▸ TEXT SHOWN:
━━━━━━━━

[PATCH-v2] sched: Prevent wakeup to enter critical section needlessly

From: Ivo Sieben
Date: Thu Oct 18 2012 - 04:30:12 EST


Check the waitqueue task list to be non empty before entering the critical
section. This prevents locking the spin lock needlessly in case the queue
was empty, and therefor also prevent scheduling overhead on a PREEMPT_RT
system.

Signed-off-by: Ivo Sieben <meltedpianoman@xxxxxxxxx>
---

v2:
- We don't need the "careful" list empty, a normal list empty is sufficient:
if you miss an update it was just as it happened a little later.
- Because of memory ordering problems we can observe an unupdated list
administration. This can cause an wait_event-like code to miss an event.
Adding a memory barrier befor checking the list to be empty will guarantee we
evaluate a 100% updated list adminsitration.

kernel/sched/core.c | 19 ++++++++++++++++---
1 file changed, 16 insertions(+), 3 deletions(-)

━━━━━━━━

▸ DATA SUPPLIED:
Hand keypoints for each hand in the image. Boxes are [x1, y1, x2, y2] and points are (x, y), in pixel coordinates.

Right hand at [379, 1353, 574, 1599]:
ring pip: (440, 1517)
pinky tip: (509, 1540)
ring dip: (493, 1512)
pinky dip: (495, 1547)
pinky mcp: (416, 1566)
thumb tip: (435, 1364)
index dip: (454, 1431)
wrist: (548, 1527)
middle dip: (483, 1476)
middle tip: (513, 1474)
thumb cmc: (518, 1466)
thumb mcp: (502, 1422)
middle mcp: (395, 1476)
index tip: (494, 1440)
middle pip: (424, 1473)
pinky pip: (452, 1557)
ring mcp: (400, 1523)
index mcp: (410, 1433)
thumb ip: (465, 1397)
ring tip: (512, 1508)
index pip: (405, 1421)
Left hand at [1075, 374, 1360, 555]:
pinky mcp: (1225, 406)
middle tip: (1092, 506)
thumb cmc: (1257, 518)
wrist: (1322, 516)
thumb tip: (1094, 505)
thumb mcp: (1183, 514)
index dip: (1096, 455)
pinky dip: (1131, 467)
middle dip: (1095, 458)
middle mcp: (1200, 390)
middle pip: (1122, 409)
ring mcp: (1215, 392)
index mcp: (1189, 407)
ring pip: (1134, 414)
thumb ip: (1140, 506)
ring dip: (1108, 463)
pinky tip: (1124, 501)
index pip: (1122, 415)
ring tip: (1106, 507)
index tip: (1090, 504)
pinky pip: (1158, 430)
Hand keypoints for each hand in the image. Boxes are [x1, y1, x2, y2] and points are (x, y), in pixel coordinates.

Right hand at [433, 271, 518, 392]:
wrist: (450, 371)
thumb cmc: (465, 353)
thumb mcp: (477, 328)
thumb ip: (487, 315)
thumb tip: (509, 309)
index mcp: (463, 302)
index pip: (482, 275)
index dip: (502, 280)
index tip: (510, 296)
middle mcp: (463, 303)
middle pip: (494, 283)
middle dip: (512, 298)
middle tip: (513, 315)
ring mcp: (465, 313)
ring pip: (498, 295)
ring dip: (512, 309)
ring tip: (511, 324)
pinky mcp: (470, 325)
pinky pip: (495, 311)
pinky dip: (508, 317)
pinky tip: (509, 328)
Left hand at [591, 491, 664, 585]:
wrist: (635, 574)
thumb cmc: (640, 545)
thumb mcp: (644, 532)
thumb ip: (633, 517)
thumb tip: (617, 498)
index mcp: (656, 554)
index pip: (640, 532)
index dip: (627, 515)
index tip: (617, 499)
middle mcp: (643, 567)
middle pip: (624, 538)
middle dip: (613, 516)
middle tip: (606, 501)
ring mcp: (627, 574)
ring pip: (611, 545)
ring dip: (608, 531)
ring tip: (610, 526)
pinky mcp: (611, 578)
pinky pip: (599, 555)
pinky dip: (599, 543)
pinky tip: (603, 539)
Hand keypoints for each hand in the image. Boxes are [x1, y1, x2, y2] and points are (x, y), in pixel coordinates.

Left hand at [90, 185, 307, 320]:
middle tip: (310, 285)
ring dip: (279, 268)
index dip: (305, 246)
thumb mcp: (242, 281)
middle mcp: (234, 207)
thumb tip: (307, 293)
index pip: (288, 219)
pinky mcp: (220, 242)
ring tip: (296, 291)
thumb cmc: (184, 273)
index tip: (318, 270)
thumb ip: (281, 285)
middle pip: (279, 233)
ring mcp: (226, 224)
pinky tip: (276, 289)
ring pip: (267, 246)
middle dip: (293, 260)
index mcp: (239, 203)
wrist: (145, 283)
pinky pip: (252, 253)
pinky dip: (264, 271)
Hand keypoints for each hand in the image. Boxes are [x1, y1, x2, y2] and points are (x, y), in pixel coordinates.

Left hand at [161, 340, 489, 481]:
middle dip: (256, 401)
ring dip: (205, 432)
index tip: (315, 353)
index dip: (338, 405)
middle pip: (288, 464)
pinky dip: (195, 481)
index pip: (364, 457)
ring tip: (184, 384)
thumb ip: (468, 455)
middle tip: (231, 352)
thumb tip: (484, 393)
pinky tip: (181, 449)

━━━━━━━━

▸ WHAT YOU NEED TO DO:
1: In the patch, how many insertions and deletions are made to kernel/sched/core.c?
2: Retype the stretch of the patch from "Check the waitqueue" through "miss an event.".
The records have no connection to the patch text.

▸ RESPONSES TO THE TASKS:
1: 16 insertions and 3 deletions.

2:
Check the waitqueue task list to be non empty before entering the critical
section. This prevents locking the spin lock needlessly in case the queue
was empty, and therefor also prevent scheduling overhead on a PREEMPT_RT
system.

Signed-off-by: Ivo Sieben <meltedpianoman@xxxxxxxxx>
---

v2:
- We don't need the "careful" list empty, a normal list empty is sufficient:
if you miss an update it was just as it happened a little later.
- Because of memory ordering problems we can observe an unupdated list
administration. This can cause an wait_event-like code to miss an event.